REQUIREMENT: Select the lines of the records containing the word "Amor" and list them.
▼
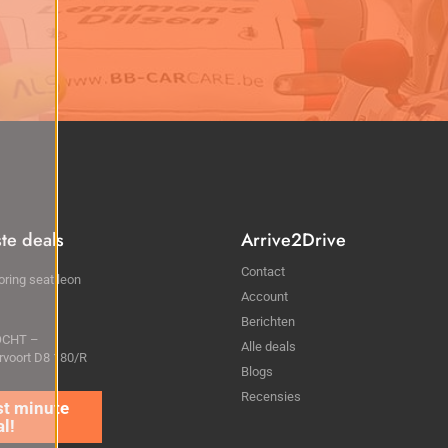
ste deals
Arrive2Drive
Contact
ring seat leon
Account
Berichten
OCHT –
Alle deals
voort D8 180/R
Blogs
Recensies
me Trackday – 24
ber 2024 –
ark Meppen –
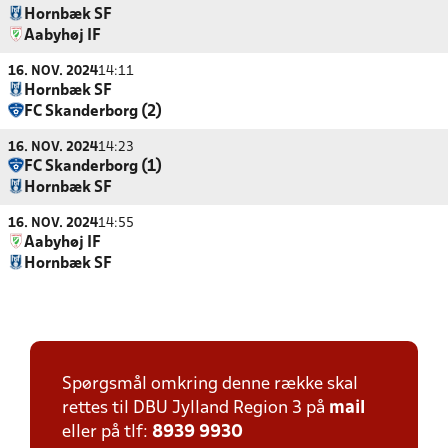
Hornbæk SF
Aabyhøj IF
16. NOV. 2024
14:11
Hornbæk SF
FC Skanderborg (2)
16. NOV. 2024
14:23
FC Skanderborg (1)
Hornbæk SF
16. NOV. 2024
14:55
Aabyhøj IF
Hornbæk SF
Spørgsmål omkring denne række skal
rettes til DBU Jylland Region 3 på
mail
eller på tlf:
8939 9930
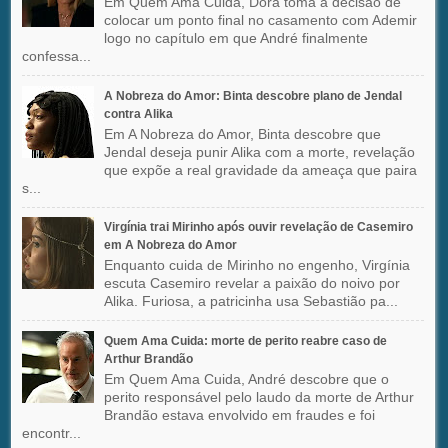
Em Quem Ama Cuida, Dora toma a decisão de
colocar um ponto final no casamento com Ademir
logo no capítulo em que André finalmente
confessa...
A Nobreza do Amor: Binta descobre plano de Jendal
contra Alika
Em A Nobreza do Amor, Binta descobre que
Jendal deseja punir Alika com a morte, revelação
que expõe a real gravidade da ameaça que paira
s...
Virgínia trai Mirinho após ouvir revelação de Casemiro
em A Nobreza do Amor
Enquanto cuida de Mirinho no engenho, Virgínia
escuta Casemiro revelar a paixão do noivo por
Alika. Furiosa, a patricinha usa Sebastião pa...
Quem Ama Cuida: morte de perito reabre caso de
Arthur Brandão
Em Quem Ama Cuida, André descobre que o
perito responsável pelo laudo da morte de Arthur
Brandão estava envolvido em fraudes e foi
encontr...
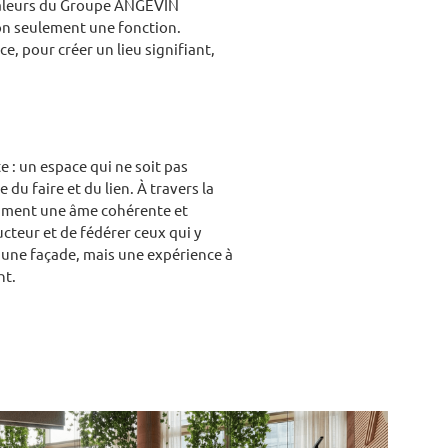
 valeurs du Groupe ANGEVIN
on seulement une fonction.
e, pour créer un lieu signifiant,
 : un espace qui ne soit pas
 du faire et du lien.
À travers la
timent une âme cohérente et
cteur et de fédérer ceux qui y
une façade, mais une expérience à
nt.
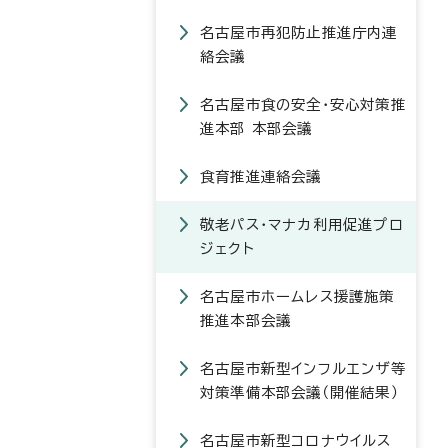
名古屋市再犯防止推進庁内連
絡会議
名古屋市食の安全・安心対策推
進本部 本部会議
食育推進連絡会議
敬老パス・マナカ利用促進プロ
ジェクト
名古屋市ホームレス援護施策
推進本部会議
名古屋市新型インフルエンザ等
対策準備本部会議（開催結果）
名古屋市新型コロナウイルス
▲
THE COMPLETED TASK:
A Nobreza do Amor: Binta descobre plano de Jendal
Em A Nobreza do Amor, Binta descobre que
em A Nobreza do Amor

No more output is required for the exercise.